The great thing about motivational quotes is they represent wisdom and offer insight for us in our own lives, conveniently boiled down from a pile of words. The drawback, of course, is that you’re only reading a small part of whatever the quoted person was trying to say, usually twisted into some new meaning in its abbreviated form. As I’ve re-read and re-discovered Walden, as you may expect many old, familiar quotes pop up. This particular thread from the Conclusion chapter, takes on a much deeper meaning when you consume everything Thoreau wrote (the oft-quoted words in bold):
“I left the woods for as good a reason as I went there. Perhaps it seemed to me that I had several more lives to live, and could not spare any more time for that one. It is remarkable how easily and insensibly we fall into a particular route, and make a beaten track for ourselves… The surface of the earth is soft and impressible by the feet of men; and so with the paths which the mind travels. How worn and dusty, then, must be the highways of the world, how deep the ruts of tradition and conformity!”
“I learned this, at least by my experiment; that if one advances confidently in the direction of his dreams, and endeavors to live the life which he has imagined, he will meet with a success unexpected in common hours. He will put some things behind, will pass an invisible boundary; new, universal, and more liberal laws will begin to establish themselves around and within him; or the old laws be expanded, and interpreted in his favor in a more liberal sense, and he will live with the license of a higher order of things. In proportion as he simplifies his life, the laws of the universe will appear less complex, and solitude will not be solitude, nor poverty poverty, nor weakness weakness. If you have built castles in the air, your work need not be lost, that is where they should be. Now put the foundations under them.” – Henry David Thoreau, Walden
As romantic a notion as building castles in the air is, these words seem just a little too up with people for general consumption on their own. Like one of those motivational posters you see in offices around the world. But taken in the context of the rest of the paragraph, they become more meaningful. Thoreau is reminding us that we all fall into routines as individuals, and also as societies, but if we only have the courage to break out of those routines in focused pursuit of loftier objectives, the universe aligns to support us in achieving these objectives.
Reading Walden again, I’ve realized that I glazed over much of it the first time I read it as a teenager. The words simply didn’t mean as much to me then as they do now. But isn’t that the case with everything? We all pick up a little wisdom as we move through life. But we also pick up bad habits, assumptions and biases, and become the sum of the parts around us. Choose your path, establish those tiny, sticky habits that move you towards your objective, surround yourself with the right people and you will pass that invisible boundary Thoreau describes. Routines can build you into something much greater than you imagine, but they can also hold you down.
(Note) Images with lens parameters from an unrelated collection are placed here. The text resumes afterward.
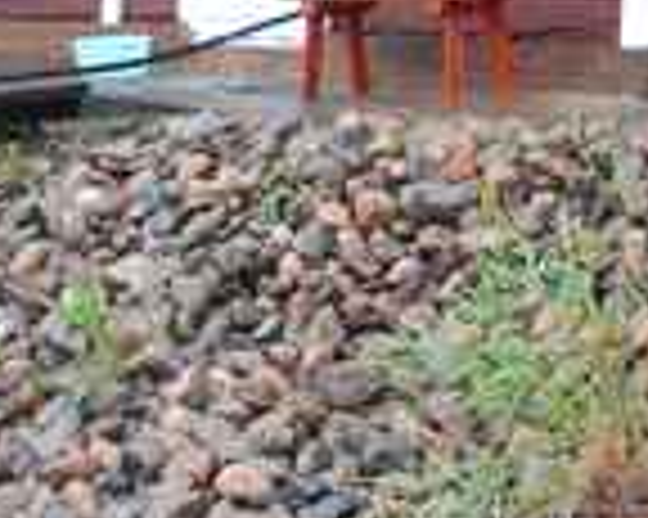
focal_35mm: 138
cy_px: -297
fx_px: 2645
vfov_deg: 10.7
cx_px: 549
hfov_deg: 13.9
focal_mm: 22
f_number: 5.6
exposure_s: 1/125
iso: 400
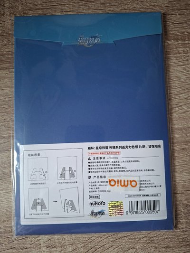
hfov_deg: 58.9
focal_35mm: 23
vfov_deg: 73.9
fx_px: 168
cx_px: 95
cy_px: 126
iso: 320
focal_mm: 5.54
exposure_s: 1/60
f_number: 1.8
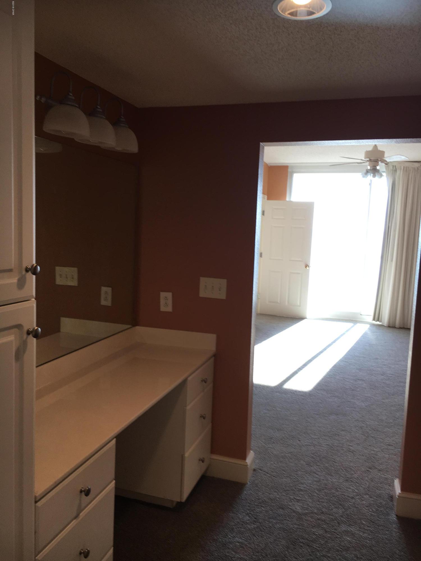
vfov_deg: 61.7
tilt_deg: -5.3
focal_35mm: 29
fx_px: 470
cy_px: 280
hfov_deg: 48.2
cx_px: 210
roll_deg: -1.6
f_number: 2.2
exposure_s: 1/40
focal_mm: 4.15
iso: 25
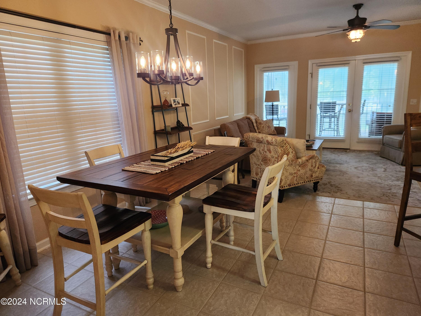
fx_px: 280
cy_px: 158
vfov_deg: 58.9
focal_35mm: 23
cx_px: 210
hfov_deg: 73.9
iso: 640
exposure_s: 1/120
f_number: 1.8
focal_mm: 5.4
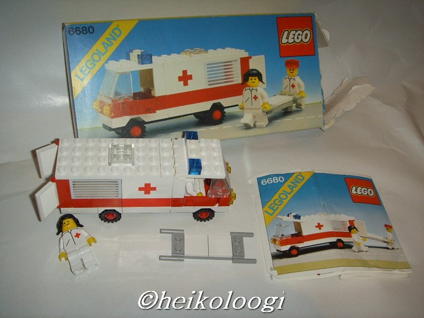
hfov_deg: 47.9
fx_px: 478
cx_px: 212
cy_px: 159
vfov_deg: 36.8
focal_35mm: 39
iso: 100
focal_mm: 6.6
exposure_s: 1/45
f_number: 3.5
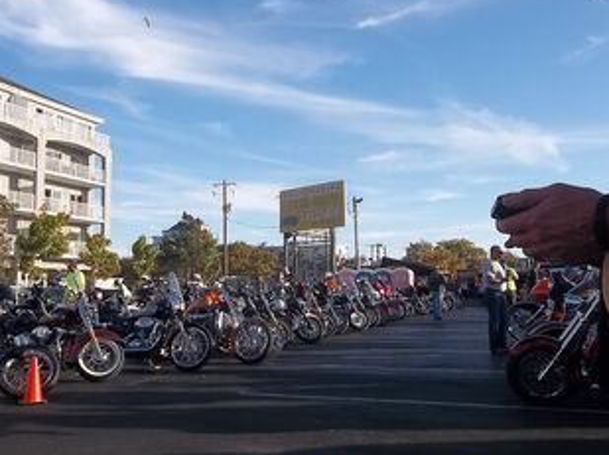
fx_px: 615
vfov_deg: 40.6
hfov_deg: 52.4
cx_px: 252
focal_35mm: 35
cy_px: 205
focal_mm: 4.9
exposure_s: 1/100
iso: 80
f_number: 8.9
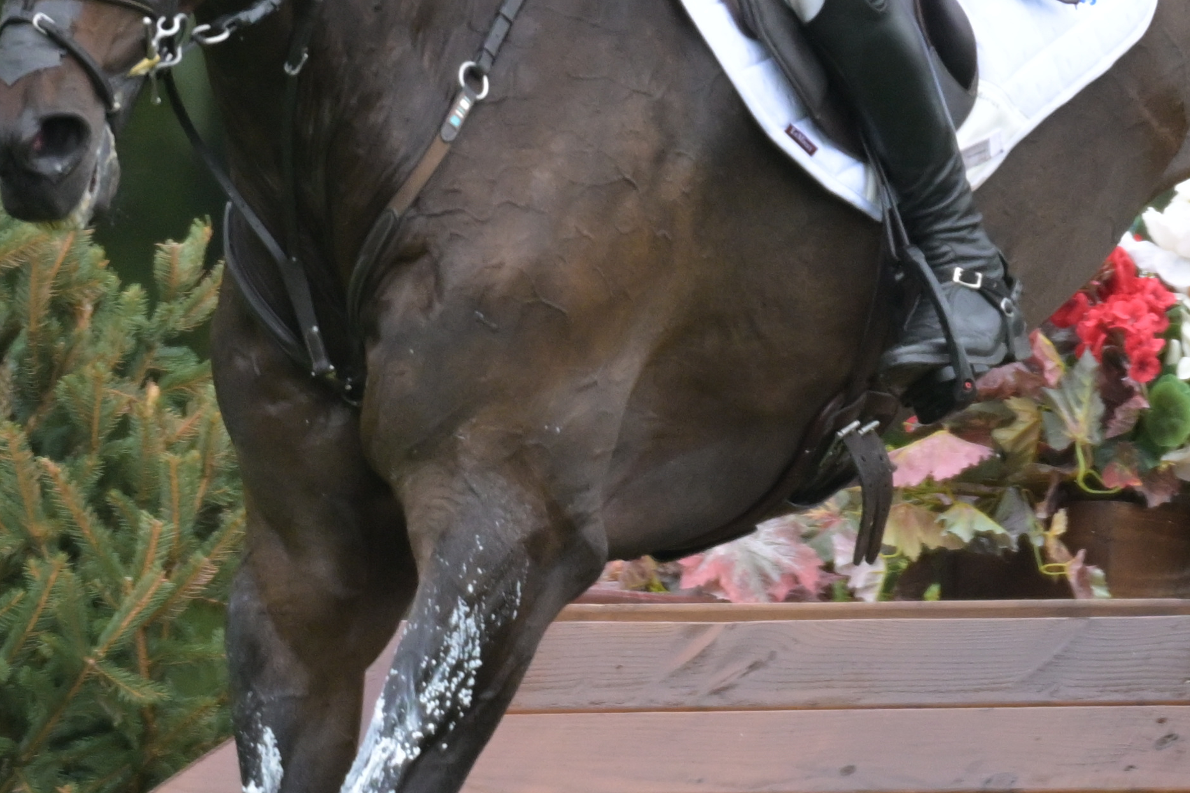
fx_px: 55496
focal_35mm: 1679
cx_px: 758
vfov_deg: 0.8
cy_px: 196
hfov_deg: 1.2
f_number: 4.5
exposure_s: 1/1250
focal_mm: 380
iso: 1400
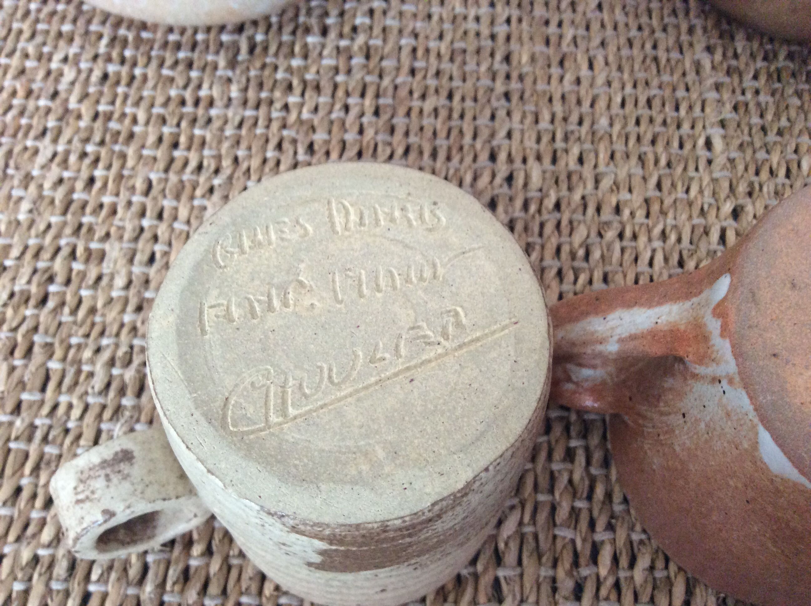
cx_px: 406
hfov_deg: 56.9
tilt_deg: -65.7
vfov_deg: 44.1
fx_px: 749
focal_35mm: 32
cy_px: 303
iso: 200
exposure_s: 1/25
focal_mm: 3.3
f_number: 2.4
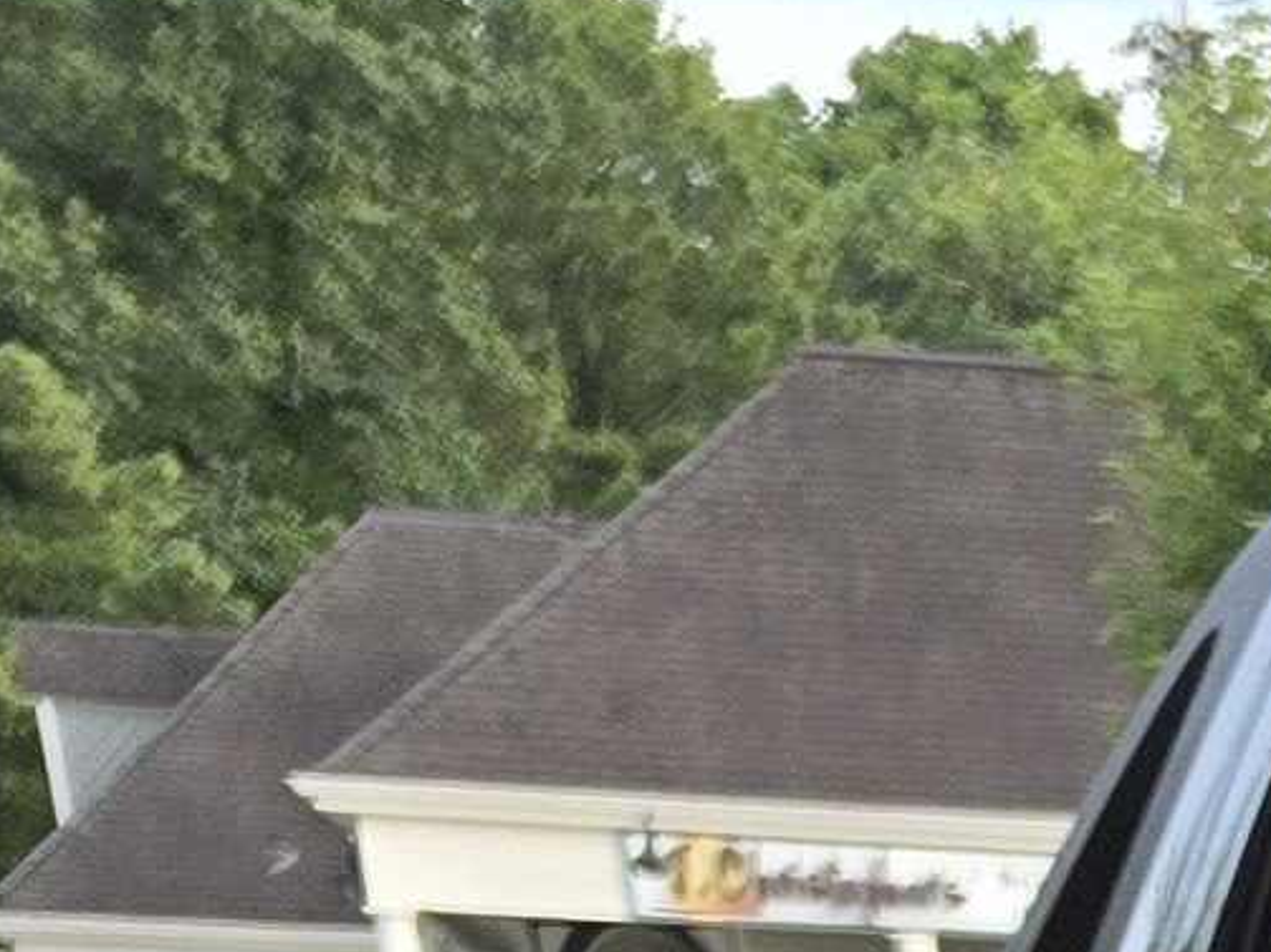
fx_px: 6718
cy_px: 3752
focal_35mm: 183
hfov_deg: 7.6
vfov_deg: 6.6
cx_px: 4988
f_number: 1.7
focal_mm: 6.3
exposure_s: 1/180
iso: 64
Get off the worn-down mental path and see the world in a new way.
“The universe is bigger than our views of it.” – Henry David Thoreau
Speaking of the universe, it seems to align with the way I’m thinking at a given moment. I know that’s not entirely accurate, I just notice things more when I happen to be thinking about something related to it, like suddenly seeing white Honda Accords everywhere as soon as you start driving one. So upon posting this article I scanned Twitter briefly and what do I find but George Mack’s Twitter thread about High Agency, which he heard about from a Tim Ferriss interview with Eric Weinstein:
“High Agency is a sense that the story given to you by other people about what you can/cannot do is just that – a story. [A] High Agency person looks to bend reality to their will. They either find a way or they make a way. [A] Low Agency person accepts the story that is given to them. They never question it. They are passive. They outsource all their decision-making to other people.
So a Low Agency person believes the world is as people say it is. That’s just the way things are. A High Agency person believes the universe is bigger than our view of it, as Thoreau so eloquently states it. Be the change you want to see in the world. and what is more High Agency than “If you have built castles in the air, your work need not be lost, that is where they should be. Now put the foundations under them.”?